▸ TUGAS LATIHAN 1
Sebutkan semua nama diri yang terdapat dalam teks tentang pagi di Lapangan Banteng. Tulis setiap nama cukup satu kali.
▸ TUGAS LATIHAN 2
Lanjutkan teks tentang pagi di Lapangan Banteng, dimulai tepat sesudah kalimat terakhirnya.

▸ TEKS BACAAN
Bogordaily.net – Mentari pagi Jakarta bersembunyi di balik awan kelabu saat saya tiba di Lapangan Banteng. Meskipun langit kelabu, semangat beraktivitas tidak surut; banyak orang dari berbagai kalangan berkumpul di sini.
Saya awalnya mengira tempat ini akan sepi pengunjung, tetapi ternyata saya salah. Kedatangan saya hari itu adalah untuk menjalankan sebuah proyek kecil, mengajak anak-anak sekitar untuk menikmati kegiatan yang telah kami persiapkan.
Namun, tulisan ini bukanlah tentang mempromosikan Lapangan Banteng sebagai destinasi wisata; ini adalah kisah perjalanan dan pengalaman berharga saya di hari yang tenang itu.

▸ ISI KUMPULAN DATA
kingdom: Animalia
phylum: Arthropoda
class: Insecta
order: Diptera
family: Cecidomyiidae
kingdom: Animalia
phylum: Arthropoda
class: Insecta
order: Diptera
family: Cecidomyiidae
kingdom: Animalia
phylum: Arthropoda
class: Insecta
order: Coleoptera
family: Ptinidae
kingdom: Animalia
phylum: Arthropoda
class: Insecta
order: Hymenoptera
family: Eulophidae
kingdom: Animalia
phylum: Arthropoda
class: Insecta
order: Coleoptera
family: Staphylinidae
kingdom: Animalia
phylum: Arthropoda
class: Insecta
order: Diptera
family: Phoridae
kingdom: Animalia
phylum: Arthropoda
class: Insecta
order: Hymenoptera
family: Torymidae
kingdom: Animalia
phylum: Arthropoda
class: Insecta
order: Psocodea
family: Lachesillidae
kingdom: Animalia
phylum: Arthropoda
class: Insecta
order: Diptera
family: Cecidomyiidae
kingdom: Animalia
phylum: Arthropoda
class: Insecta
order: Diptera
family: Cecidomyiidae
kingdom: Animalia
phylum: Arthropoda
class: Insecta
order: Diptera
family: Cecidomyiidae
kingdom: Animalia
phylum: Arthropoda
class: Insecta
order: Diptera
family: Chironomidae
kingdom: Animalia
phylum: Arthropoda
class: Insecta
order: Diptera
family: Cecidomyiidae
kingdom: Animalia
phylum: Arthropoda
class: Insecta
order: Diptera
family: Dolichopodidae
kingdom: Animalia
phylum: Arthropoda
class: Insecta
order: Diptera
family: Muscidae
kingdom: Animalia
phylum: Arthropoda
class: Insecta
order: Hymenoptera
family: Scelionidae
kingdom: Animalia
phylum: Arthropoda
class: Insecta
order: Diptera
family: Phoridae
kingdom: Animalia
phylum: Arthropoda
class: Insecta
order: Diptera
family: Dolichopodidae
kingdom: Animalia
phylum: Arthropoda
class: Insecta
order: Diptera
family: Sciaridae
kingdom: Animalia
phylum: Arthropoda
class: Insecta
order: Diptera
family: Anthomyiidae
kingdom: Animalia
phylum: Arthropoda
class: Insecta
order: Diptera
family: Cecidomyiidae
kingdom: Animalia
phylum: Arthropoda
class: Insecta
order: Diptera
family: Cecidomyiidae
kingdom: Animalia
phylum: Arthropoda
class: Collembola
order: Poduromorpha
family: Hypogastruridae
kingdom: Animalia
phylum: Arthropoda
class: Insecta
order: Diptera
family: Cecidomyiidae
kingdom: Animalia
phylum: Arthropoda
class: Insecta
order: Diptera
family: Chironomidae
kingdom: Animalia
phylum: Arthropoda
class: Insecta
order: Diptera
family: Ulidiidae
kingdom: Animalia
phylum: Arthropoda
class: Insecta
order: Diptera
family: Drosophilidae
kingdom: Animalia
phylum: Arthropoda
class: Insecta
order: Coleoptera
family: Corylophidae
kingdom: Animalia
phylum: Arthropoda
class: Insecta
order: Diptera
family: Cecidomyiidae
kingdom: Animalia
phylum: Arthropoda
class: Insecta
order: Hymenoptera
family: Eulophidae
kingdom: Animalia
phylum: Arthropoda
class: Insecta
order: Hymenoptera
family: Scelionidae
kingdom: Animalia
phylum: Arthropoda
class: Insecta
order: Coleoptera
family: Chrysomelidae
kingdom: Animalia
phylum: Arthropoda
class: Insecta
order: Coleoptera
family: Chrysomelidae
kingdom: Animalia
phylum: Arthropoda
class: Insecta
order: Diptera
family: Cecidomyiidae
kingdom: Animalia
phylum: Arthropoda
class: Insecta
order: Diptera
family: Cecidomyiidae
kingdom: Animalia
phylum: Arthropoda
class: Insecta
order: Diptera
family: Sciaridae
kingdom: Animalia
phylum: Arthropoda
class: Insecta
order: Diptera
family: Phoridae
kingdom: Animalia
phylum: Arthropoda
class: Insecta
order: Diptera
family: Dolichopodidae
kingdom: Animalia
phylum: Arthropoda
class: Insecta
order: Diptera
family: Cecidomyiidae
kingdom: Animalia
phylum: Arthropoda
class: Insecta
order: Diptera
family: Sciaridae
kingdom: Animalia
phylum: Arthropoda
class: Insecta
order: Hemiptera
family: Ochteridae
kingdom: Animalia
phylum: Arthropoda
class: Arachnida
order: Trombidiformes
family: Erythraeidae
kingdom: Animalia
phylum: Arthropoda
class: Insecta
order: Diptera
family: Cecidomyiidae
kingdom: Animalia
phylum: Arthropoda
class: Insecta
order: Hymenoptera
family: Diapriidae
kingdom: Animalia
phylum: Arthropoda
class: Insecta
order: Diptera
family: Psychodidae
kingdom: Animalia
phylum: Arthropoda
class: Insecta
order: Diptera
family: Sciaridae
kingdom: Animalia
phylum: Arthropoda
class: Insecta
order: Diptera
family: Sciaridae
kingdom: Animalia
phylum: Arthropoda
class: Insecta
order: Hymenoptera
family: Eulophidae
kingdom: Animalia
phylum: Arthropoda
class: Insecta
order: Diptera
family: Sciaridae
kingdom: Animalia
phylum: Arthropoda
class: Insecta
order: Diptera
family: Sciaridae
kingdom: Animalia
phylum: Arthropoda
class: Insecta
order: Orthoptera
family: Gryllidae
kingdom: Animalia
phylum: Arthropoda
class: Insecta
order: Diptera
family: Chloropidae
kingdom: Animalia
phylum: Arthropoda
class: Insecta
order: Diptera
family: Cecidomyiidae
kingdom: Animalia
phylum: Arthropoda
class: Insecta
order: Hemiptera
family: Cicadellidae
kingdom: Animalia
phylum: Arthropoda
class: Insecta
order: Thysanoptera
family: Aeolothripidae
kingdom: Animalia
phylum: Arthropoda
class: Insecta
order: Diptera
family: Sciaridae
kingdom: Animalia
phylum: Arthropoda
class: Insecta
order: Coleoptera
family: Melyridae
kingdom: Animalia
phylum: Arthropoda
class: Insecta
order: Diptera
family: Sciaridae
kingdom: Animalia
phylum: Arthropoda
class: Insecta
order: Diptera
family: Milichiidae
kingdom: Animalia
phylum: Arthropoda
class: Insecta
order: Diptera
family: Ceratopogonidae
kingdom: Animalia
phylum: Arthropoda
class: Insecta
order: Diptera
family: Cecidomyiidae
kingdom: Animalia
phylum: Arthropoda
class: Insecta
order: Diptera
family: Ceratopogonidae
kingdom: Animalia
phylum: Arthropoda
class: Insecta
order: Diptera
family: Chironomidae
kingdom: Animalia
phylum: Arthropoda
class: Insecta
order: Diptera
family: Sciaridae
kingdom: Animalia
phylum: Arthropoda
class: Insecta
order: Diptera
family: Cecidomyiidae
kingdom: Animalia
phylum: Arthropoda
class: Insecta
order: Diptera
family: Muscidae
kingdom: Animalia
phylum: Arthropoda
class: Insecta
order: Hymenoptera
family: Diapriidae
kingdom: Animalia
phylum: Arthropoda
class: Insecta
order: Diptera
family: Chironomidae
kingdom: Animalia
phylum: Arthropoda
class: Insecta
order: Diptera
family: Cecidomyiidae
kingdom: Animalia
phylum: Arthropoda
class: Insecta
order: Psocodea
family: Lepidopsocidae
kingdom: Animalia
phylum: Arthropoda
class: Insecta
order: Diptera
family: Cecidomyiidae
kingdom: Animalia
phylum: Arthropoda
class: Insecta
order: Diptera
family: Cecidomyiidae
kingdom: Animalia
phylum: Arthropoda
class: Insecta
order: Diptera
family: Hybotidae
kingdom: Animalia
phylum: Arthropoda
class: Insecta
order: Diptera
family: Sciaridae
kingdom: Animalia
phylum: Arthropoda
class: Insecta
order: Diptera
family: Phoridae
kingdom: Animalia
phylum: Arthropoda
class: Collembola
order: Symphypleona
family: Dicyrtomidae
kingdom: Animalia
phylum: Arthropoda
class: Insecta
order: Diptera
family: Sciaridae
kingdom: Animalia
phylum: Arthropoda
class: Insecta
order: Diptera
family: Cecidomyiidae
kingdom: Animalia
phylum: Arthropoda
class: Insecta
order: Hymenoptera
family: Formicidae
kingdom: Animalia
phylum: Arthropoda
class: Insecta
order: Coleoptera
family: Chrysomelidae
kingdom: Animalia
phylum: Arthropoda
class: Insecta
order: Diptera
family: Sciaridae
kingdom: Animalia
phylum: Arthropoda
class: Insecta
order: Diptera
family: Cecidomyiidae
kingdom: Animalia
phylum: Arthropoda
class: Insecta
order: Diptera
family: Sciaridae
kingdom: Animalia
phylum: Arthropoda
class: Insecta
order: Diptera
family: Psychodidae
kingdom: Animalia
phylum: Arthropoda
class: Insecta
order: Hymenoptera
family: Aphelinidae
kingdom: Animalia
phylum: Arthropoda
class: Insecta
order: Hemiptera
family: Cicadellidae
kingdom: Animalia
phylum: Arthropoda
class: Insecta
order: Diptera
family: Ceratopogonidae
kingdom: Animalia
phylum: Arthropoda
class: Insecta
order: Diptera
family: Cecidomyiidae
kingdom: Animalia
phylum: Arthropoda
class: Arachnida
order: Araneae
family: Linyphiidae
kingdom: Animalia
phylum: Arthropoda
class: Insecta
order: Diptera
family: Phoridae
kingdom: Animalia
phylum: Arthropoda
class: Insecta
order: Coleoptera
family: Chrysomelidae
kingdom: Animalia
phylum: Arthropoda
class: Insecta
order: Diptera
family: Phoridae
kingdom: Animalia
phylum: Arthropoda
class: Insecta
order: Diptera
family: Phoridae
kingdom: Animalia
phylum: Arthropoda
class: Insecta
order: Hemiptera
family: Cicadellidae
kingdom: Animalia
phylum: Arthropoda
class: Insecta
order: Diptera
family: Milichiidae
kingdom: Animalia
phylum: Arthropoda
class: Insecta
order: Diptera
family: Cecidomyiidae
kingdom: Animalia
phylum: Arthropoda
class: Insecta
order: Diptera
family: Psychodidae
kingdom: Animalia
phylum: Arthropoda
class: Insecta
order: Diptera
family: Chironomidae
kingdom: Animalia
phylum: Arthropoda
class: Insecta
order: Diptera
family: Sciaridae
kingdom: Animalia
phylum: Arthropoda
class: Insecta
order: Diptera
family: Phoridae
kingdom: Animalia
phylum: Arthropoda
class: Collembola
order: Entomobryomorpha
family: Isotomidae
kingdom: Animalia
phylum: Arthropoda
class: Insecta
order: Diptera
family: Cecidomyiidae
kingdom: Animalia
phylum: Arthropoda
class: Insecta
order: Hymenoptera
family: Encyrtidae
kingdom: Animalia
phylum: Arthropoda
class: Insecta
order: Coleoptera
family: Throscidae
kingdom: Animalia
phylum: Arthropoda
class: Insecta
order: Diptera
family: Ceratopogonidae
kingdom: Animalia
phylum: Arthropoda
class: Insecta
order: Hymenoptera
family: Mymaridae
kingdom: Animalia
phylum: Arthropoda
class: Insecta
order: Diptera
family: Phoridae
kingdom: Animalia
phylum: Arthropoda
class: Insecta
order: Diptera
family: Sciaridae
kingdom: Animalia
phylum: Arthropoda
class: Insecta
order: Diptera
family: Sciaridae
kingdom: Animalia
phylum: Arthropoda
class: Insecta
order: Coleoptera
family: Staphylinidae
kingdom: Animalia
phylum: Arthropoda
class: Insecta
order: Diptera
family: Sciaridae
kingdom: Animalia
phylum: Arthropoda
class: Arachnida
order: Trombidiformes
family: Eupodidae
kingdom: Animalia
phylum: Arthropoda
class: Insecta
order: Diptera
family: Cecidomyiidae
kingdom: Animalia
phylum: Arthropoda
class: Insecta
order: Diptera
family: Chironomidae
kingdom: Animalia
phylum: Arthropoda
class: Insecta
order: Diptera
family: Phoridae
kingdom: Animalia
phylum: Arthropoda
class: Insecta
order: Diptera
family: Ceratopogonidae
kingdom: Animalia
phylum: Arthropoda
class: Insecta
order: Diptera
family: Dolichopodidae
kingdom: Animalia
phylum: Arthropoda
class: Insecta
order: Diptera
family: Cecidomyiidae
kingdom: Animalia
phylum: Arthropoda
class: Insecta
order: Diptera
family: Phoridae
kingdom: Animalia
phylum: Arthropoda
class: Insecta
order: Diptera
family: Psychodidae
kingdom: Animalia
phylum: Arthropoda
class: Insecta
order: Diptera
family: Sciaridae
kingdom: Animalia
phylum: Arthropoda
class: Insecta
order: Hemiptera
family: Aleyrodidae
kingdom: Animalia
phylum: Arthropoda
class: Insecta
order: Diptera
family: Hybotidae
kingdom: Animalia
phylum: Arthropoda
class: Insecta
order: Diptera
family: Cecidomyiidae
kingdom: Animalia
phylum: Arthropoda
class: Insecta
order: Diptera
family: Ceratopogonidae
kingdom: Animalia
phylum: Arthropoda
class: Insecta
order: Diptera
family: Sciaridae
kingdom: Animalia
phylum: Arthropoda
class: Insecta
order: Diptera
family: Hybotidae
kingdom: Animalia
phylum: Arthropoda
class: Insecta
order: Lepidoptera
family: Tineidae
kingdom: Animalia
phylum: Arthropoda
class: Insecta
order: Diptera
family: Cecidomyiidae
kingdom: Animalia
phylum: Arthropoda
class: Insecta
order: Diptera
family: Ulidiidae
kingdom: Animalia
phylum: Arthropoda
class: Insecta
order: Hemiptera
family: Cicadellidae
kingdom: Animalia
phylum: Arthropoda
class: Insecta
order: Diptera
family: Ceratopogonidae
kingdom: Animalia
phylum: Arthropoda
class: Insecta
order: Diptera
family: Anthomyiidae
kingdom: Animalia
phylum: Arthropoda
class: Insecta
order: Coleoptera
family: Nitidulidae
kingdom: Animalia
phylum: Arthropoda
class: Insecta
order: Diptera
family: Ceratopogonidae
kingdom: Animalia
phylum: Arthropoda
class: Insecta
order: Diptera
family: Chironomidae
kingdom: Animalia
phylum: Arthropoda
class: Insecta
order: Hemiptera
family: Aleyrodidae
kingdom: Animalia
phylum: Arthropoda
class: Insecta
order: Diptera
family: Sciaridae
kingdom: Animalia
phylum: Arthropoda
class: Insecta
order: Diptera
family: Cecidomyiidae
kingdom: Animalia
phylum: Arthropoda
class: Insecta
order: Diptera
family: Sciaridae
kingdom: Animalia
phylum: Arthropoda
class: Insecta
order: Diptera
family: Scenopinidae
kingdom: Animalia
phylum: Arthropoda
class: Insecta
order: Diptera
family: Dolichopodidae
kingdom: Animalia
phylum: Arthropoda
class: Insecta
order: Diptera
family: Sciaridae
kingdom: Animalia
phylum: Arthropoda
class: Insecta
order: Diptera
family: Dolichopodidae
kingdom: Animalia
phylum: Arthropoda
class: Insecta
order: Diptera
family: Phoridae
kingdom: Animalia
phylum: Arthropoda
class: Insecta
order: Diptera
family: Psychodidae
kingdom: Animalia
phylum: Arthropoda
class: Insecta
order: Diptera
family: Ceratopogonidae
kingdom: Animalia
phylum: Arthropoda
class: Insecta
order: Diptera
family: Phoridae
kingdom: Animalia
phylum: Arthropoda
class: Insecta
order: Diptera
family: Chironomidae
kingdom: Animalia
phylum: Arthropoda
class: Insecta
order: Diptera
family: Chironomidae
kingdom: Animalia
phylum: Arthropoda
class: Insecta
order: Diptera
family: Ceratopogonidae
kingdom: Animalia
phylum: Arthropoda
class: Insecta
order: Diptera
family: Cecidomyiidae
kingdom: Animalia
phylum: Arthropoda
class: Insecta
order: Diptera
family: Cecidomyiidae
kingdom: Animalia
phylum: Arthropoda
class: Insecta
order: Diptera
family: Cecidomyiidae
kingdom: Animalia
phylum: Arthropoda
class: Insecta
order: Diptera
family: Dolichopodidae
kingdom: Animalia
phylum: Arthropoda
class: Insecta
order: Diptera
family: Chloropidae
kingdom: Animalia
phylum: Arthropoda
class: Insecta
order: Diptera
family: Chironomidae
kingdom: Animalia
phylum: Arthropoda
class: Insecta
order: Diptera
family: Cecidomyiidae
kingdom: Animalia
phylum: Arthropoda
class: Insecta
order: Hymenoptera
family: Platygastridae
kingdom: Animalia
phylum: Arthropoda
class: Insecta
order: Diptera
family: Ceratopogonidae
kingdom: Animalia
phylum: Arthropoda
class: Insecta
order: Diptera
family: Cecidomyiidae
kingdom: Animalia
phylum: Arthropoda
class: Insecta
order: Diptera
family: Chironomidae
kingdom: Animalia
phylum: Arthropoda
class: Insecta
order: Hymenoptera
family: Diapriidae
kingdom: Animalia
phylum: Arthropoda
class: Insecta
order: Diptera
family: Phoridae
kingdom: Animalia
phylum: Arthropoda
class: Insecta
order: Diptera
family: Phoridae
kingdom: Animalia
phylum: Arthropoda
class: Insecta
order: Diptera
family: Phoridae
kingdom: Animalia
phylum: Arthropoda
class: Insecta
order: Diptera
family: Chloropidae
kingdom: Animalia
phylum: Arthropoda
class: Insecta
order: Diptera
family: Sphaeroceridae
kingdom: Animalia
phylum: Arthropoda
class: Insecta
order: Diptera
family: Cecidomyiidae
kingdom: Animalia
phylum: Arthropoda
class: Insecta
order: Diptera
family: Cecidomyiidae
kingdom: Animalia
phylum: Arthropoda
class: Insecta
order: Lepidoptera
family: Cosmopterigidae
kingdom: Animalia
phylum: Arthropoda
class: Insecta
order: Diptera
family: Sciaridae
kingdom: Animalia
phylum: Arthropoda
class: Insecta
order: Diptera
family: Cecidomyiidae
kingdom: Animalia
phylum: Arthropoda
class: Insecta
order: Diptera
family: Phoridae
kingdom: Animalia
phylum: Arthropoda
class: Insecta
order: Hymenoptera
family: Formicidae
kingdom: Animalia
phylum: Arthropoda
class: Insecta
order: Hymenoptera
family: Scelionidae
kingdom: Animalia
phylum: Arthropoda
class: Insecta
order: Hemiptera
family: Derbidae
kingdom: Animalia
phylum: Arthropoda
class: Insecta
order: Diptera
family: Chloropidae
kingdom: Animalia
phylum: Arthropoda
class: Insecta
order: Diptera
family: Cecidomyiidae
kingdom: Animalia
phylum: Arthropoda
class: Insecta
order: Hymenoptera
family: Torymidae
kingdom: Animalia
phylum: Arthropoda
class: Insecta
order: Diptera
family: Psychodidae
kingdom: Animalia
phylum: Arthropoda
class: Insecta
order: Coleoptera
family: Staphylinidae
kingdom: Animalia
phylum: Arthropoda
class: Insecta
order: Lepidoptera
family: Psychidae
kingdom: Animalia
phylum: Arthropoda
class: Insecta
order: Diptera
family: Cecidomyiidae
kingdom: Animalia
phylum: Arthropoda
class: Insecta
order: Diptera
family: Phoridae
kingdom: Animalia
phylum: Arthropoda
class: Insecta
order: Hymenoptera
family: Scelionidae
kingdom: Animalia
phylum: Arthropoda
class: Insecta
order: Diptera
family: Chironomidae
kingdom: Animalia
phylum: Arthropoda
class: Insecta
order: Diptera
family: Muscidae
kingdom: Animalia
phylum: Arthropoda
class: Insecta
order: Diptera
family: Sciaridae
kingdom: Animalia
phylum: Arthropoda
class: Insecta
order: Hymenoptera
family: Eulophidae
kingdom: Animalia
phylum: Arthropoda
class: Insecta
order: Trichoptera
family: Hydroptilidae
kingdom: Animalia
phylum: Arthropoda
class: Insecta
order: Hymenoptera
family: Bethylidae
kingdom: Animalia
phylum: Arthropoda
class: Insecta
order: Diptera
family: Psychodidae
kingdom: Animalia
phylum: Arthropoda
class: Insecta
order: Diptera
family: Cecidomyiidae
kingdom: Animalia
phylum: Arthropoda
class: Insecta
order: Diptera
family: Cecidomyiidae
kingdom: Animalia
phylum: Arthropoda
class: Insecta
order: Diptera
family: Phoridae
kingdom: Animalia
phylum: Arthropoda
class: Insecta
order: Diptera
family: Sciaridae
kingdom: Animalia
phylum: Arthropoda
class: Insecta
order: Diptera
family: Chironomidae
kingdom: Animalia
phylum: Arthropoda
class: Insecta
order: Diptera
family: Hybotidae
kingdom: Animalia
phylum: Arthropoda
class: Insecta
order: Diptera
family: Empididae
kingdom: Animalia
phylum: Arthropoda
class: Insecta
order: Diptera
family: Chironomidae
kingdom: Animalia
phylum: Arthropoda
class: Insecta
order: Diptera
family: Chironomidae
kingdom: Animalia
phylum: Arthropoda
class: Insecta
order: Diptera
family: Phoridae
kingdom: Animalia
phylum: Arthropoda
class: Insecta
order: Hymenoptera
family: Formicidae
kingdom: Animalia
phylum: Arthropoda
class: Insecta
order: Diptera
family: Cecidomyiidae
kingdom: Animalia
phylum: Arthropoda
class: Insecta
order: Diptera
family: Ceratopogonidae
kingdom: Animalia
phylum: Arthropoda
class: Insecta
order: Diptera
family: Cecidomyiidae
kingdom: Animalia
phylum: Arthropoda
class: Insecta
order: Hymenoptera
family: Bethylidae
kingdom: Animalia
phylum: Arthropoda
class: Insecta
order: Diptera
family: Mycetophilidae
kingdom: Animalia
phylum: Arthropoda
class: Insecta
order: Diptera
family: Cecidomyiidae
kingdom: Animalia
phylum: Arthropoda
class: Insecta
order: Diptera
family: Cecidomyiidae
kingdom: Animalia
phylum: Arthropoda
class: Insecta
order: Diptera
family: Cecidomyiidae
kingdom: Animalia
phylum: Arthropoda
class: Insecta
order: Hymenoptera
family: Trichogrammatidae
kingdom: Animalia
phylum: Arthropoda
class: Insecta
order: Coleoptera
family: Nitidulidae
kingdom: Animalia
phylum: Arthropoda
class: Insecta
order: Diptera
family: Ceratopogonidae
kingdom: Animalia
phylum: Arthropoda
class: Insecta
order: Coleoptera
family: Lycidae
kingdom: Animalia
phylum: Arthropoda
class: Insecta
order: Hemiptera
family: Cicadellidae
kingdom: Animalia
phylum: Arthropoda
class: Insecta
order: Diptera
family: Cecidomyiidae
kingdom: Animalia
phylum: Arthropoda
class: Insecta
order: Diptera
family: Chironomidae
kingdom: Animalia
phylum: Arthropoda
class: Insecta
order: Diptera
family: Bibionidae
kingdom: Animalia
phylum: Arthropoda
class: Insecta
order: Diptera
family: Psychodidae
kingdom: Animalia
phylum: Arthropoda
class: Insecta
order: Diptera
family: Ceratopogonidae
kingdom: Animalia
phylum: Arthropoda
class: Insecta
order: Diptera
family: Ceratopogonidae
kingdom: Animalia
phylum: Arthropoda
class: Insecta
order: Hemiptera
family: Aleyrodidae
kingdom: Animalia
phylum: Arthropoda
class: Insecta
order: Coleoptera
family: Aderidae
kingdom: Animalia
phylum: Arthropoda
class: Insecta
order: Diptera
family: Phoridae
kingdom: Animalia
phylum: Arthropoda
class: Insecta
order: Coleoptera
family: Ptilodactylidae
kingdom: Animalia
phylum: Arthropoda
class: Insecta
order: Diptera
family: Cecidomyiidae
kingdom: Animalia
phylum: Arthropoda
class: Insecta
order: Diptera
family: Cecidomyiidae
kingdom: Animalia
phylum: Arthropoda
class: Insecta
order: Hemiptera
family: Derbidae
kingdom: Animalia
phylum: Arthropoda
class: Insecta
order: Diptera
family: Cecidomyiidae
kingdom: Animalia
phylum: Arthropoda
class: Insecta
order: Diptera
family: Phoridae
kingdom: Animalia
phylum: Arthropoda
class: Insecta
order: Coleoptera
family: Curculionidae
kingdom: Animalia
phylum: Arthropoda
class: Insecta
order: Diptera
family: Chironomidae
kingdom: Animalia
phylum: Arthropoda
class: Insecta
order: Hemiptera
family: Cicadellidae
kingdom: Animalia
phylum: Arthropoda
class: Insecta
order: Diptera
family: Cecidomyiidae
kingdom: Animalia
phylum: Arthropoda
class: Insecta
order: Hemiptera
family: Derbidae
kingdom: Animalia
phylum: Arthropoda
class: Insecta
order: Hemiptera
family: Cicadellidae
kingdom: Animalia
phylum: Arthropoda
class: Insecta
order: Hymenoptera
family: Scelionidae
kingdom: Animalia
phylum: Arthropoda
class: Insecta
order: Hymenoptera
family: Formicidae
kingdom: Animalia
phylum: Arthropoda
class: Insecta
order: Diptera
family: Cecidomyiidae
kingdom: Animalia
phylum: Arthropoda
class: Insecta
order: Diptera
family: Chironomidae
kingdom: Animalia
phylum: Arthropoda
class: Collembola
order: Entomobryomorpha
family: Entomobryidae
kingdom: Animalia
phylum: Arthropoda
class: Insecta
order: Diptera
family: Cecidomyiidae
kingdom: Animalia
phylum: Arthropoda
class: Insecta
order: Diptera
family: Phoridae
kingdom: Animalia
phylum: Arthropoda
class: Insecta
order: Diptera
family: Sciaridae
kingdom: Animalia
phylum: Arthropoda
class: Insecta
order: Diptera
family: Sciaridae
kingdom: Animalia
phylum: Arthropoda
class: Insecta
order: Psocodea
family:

▸ JAWABAN 1
Bogordaily.net, Jakarta, Lapangan Banteng

▸ JAWABAN 2
Sebagai project planner di komunitas Book Buddies, sebuah komunitas yang berdedikasi untuk meningkatkan literasi di Indonesia, saya merasa terpanggil untuk berkontribusi dalam menciptakan masyarakat yang lebih gemar membaca.
Salah satu proyek terbaru kami, “Taman Baca,” adalah wujud nyata dari impian tersebut. Kegiatan book club offline ini dirancang untuk menjangkau lebih banyak orang dan menumbuhkan minat baca, terutama di kalangan masyarakat urban.
Setelah melakukan survei ke berbagai lokasi, departemen kami sepakat memilih Lapangan Banteng di Pasar Baru, Jakarta Pusat, sebagai lokasi kegiatan yang akan diadakan pada tanggal 22 Februari 2025.
Lapangan Banteng terpilih karena suasananya yang terbuka dan aksesibilitasnya yang tinggi, yang kami yakini akan menarik perhatian publik dan menciptakan ruang yang nyaman untuk berinteraksi dengan buku.
Untuk persiapan pribadi, saya hanya membawa barang-barang penting seperti dompet, battery pack, dan air minum.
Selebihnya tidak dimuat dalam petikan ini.